TO THE PATIENT:
Present this card to your pharmacist along with your commercial insurance card and a valid prescription to reduce your amount due. This page serves as an activated co-pay savings card. For questions, or if your pharmacy does not accept this card, please call OPUS Health at 1.800.364.4767.
PHARMACIST INSTRUCTIONS:
Please submit the co-pay card authorized for all commercially insured patients by the patient’s primary insurance as a secondary transaction to OPUS Health. When you use this card, you are confirming that you have not submitted and will not submit a claim for this prescription for reimbursement under any federal, state or government-funded healthcare program, such as Medicare (including Part D), Medicare Advantage, Medicaid, Medigap, Veterans Affairs, the Department of Defense or TRICARE. Pharmacists with questions please call the OPUS Health Pharmacy Help Desk at 1.800.364.4767.
This card is the property of AbbVie Inc. and must be surrendered upon demand. Eligibility: Available to patients with commercial insurance coverage for SYNTHROID who meet eligibility criteria. Co-pay assistance program is not available to patients receiving reimbursement under any federal, state, or government-funded insurance programs (for example, Medicare [including Part D], Medicare Advantage, Medigap, Medicaid, TRICARE, Department of Defense, or Veterans Affairs programs) or where prohibited by law or by the patient’s health insurance provider. If at any time a patient begins receiving drug coverage under any such federal, state, or government-funded healthcare program, patient will no longer be able to use the SYNTHROID Co-pay Savings Card and patient must call 1.866.627.4980 to stop participation. Patients residing in or receiving treatment in certain states may not be eligible. Patients may not seek reimbursement for value received from the SYNTHROID Co-pay Savings Program from any third-party payers. Offer subject to change or discontinuation without notice. Restrictions, including monthly maximums, may apply. Subject to all other terms and conditions, the maximum monthly benefit that may be available solely for the patient’s benefit under the co-pay assistance program is $15.00 per month during the calendar year for patients receiving SYNTHROID every month or $25.00 per month during the calendar year for patients receiving SYNTHROID every 3 months. The actual application and use of the benefit available under the co-pay assistance program may vary on a monthly, quarterly, and/or annual basis, depending on each individual patient’s plan of insurance and other prescription drug costs. This assistance offer is not health insurance. By redeeming this card, you acknowledge that you are an eligible patient and that you understand and agree to comply with the terms and conditions of this offer.
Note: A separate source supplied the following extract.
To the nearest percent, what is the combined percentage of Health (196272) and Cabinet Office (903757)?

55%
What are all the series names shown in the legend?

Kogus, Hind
To learn about AbbVie’s privacy practices and your privacy choices, visit https://privacy.abbvie
SYNTHROID® (levothyroxine sodium) tablets, for oral use is a prescription, man-made thyroid hormone that is used to treat a condition called hypothyroidism in adults and children, including infants. It is meant to replace a hormone that is usually made by your thyroid gland. Generally, thyroid replacement treatment is to be taken for life. SYNTHROID should not be used to treat noncancerous growths or enlargement of the thyroid in patients with normal iodine levels, or in cases of temporary hypothyroidism caused by inflammation of the thyroid gland (thyroiditis).